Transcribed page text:
[Start of Attachment]
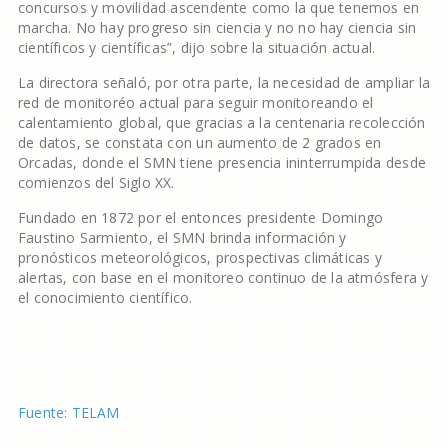
concursos y movilidad ascendente como la que tenemos en
marcha. No hay progreso sin ciencia y no no hay ciencia sin
científicos y científicas”, dijo sobre la situación actual.
La directora señaló, por otra parte, la necesidad de ampliar la
red de monitoréo actual para seguir monitoreando el
calentamiento global, que gracias a la centenaria recolección
de datos, se constata con un aumento de 2 grados en
Orcadas, donde el SMN tiene presencia ininterrumpida desde
comienzos del Siglo XX.
Fundado en 1872 por el entonces presidente Domingo
Faustino Sarmiento, el SMN brinda información y
pronósticos meteorológicos, prospectivas climáticas y
alertas, con base en el monitoreo continuo de la atmósfera y
el conocimiento científico.
Fuente: TELAM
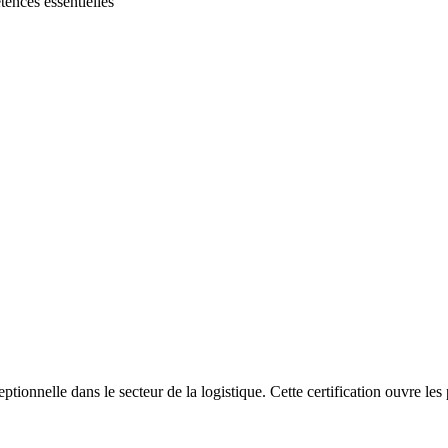
ences essentielles
ptionnelle dans le secteur de la logistique. Cette certification ouvre les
[End of Attachment]
Activity: Which lines in the rows above contain the word "actual"? Select every such line and copy it out in full.

Exercise response:
científicos y científicas”, dijo sobre la situación actual.
red de monitoréo actual para seguir monitoreando el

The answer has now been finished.